Maybe you’ve been told you should hire such people onto your team.

But what’s so good about self-starter employees? And how can they contribute to your team achieving a huge alpha?

Here’s how hiring self-starters can benefit you


Self-starters start work without a nudge

They don’t need you to tell them to start working on a task – they’re on it! The opposite of employees who do bare minimum.


Self-starters don’t need to be spoon fed

You don’t need to give painstakingly detailed step-by-step instructions before they feel confident with the task.
They’ll dive in and ask for guidance if they get stuck.


Self-starters might cause healthy competition

Their just-go-and-do-it attitude might rub off on others in the team. You can expect to see others imitating their burning desire to “get on with it” and maybe even a little healthy competition.


Self-starters take up less of your time

They often know what to do next or at least find out on their own. You’re less likely to end up in “do this… now do this” back-and-forth. More time for strategic work… like your golf swing 😉


Self-starters do their homework

They are less likely to make you say, “Bring me solutions, not just the problems!”. That’s because self-starters will often work out potential solutions before presenting a problem to you.


Self-starters will take calculated risks

They’re confident enough in their abilities to act on the best information available at the time. They refuse to sit and wait for more data because that can make the work fall behind.


Self-starters are less resistant to change

They have a curious mindset is the spark for their action. They see change through this lens of curiosity. This makes self-starters more likely to be open to innovations in their role and workplace.

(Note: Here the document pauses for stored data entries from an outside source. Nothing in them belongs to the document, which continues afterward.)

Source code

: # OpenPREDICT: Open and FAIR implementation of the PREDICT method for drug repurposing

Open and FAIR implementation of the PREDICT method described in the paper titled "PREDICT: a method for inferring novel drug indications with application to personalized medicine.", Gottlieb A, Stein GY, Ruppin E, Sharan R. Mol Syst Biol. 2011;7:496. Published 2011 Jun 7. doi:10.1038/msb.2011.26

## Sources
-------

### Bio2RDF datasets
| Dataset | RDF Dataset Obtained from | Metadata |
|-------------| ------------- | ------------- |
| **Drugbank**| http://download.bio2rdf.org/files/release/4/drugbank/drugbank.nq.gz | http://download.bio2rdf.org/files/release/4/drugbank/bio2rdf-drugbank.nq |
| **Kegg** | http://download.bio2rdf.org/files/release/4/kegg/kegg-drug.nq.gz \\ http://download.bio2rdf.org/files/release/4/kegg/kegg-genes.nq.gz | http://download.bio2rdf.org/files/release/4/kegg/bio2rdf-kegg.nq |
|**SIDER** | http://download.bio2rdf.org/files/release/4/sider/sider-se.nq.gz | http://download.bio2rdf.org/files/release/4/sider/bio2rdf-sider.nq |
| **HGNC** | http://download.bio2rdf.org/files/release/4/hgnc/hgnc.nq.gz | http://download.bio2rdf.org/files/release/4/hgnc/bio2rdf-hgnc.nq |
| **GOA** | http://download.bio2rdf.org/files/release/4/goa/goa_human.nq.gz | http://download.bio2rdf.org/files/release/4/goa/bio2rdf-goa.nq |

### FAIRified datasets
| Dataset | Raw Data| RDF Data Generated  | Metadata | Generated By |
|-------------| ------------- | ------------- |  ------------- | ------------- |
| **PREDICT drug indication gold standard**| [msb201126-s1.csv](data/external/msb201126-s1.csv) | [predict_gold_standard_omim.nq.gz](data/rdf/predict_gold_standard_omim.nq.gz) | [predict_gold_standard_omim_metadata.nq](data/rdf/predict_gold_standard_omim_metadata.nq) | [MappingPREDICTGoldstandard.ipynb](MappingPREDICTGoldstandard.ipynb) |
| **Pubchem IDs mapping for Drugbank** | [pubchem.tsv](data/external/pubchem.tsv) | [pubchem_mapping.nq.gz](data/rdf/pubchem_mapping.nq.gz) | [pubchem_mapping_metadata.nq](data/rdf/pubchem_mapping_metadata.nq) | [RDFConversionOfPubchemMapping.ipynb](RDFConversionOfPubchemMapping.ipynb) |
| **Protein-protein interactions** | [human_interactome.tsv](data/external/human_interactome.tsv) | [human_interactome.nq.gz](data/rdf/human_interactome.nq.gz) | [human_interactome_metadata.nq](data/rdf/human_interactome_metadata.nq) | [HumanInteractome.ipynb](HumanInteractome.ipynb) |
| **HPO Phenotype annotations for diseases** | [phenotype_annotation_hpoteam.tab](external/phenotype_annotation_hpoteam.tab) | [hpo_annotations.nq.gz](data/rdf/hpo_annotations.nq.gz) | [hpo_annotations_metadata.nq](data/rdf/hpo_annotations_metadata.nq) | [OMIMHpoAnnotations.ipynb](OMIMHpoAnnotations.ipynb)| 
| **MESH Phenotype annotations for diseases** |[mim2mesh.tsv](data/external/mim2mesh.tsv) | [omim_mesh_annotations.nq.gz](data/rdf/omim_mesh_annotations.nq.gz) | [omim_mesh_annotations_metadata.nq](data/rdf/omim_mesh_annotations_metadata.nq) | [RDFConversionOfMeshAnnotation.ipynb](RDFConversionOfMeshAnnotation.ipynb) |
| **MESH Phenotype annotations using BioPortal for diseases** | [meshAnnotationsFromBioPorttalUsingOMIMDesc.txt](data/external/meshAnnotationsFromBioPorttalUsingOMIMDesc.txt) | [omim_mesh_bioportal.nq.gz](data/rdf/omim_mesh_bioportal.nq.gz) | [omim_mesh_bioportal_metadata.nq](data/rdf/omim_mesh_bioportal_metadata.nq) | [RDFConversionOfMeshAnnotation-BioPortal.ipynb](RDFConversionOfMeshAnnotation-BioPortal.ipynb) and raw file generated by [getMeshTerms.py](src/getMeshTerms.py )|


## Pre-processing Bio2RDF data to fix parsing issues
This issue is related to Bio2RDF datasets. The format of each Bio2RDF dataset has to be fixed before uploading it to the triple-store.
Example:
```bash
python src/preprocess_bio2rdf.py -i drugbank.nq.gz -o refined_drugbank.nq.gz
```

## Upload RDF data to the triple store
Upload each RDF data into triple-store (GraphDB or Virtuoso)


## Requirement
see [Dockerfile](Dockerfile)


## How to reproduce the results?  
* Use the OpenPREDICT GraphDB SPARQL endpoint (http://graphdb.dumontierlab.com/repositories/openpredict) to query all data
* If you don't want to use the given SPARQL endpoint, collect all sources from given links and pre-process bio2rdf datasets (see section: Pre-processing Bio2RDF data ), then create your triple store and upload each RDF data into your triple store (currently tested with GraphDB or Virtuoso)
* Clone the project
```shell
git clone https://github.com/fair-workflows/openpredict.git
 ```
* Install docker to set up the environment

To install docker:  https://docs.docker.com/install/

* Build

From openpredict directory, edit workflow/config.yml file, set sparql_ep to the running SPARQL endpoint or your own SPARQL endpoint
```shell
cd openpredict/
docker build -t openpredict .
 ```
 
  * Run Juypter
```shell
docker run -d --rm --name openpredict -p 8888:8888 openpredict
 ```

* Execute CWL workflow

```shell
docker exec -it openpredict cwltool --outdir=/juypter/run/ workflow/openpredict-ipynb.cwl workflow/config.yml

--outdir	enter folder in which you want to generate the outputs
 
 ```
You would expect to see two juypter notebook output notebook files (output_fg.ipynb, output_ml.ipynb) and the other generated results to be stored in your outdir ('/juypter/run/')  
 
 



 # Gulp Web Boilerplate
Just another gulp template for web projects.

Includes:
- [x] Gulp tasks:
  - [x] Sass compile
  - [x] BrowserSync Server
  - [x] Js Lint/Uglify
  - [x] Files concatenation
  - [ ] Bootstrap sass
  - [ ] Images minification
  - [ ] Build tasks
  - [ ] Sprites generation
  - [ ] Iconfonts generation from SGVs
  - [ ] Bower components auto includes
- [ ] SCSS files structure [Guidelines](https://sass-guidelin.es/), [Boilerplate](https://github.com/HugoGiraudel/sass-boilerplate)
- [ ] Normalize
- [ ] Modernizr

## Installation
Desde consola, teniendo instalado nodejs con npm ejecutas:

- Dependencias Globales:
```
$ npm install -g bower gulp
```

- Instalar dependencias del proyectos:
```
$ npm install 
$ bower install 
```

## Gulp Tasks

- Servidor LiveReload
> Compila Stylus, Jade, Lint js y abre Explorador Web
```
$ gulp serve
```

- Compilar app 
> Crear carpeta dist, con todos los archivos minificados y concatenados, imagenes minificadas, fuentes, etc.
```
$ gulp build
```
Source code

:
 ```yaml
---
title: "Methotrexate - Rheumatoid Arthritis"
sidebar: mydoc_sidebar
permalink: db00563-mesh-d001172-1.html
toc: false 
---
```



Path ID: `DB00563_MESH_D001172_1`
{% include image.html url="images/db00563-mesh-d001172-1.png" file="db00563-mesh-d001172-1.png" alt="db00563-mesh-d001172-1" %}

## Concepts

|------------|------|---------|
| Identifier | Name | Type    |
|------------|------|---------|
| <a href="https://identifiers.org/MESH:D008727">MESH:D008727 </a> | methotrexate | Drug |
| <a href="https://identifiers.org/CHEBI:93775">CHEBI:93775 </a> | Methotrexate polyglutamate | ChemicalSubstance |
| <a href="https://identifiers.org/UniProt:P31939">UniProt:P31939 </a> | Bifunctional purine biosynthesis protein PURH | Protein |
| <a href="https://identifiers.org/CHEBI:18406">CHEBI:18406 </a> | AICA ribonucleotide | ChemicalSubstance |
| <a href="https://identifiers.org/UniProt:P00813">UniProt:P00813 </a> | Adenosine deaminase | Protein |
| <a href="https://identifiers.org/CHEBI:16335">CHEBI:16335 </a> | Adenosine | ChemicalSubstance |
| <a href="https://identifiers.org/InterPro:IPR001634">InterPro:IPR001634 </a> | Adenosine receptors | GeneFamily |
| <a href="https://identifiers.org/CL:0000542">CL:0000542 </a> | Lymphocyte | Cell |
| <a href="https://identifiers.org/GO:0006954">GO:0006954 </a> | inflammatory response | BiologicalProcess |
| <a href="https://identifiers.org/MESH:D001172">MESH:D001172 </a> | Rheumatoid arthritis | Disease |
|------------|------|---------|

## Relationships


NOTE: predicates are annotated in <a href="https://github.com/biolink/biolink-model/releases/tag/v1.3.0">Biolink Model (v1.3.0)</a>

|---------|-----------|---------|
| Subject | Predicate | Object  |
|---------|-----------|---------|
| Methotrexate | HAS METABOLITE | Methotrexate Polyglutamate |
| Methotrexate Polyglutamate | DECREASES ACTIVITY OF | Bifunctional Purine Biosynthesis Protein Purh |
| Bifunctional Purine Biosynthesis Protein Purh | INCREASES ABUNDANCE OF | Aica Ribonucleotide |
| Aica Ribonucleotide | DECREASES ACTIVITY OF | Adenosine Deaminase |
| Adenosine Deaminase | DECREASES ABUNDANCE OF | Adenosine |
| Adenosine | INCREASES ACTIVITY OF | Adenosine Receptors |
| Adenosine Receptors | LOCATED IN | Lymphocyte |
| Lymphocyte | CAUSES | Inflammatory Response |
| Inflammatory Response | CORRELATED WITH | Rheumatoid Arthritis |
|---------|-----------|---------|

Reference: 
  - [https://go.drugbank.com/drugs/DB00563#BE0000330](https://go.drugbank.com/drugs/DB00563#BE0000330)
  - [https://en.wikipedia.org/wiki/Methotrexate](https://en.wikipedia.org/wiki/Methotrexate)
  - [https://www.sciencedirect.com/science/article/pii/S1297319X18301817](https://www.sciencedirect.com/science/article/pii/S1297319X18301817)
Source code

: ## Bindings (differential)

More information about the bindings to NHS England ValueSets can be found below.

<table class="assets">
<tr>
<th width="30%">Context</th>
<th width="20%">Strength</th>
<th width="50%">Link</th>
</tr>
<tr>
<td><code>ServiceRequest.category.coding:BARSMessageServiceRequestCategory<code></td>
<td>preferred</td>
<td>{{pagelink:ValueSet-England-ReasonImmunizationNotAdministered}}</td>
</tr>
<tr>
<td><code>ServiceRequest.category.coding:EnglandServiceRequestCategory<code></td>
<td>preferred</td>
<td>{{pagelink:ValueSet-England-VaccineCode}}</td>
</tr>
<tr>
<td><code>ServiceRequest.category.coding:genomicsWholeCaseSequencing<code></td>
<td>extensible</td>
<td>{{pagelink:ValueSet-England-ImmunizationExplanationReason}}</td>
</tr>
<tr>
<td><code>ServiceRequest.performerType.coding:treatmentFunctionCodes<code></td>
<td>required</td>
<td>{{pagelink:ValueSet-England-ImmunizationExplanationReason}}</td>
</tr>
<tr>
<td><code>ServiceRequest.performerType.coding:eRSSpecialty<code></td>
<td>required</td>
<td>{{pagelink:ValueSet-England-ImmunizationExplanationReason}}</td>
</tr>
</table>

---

Self-starters sound like certain movie characters, don’t they?

Self-starters are like every strong protagonist who manages to come out on top at the end of movies.

They investigate out of curiosity – without waiting for anybody’s say so. They devise solutions on their own. They take calculated risks.

Such movie characters don’t wait for divine intervention or bide their time like supporting characters do.

The end result of their actions: beyond satisfactory performance.

What this means for you: productivity beyond a simple “satisfactory” grade.

This scenario shows how self-starters stand out from others

Setting up the scene

You manage a large team, which you’ve split into two sub-teams. Each is run by a supervisor who reports to you.

One of these supervisors is a typical self-starter. Let’s call him Don. The other, not so much. Let’s call him Ted.

You’ve been given a critical project by the CEO herself. She wants you to run a bake-off between your 2 sub-teams.

Ted is waiting for your word to get the team rounded up. Don’s already found out the project’s specifics and briefed his team. 

Let’s see how they both act when the project kicks off…

Ted waits for you to advise him about assigning tasks. Meanwhile, Don has started assigning tasks and runs it by you in the next meeting.

Don gets advice from specialists on his team on pressing problems then asks for your take. Ted brings you the problem to solve. 

Ted’s people sit on their work until told to continue – just like Ted. Don’s people start the next task while they wait for feedback.

Ted keeps going around in circles based on what people are telling him. Don looks at the ongoing situation and makes calculated decisions.

Now, Ted’s no villain. But can you see that Don’s methods would increase work quality with less of your involvement?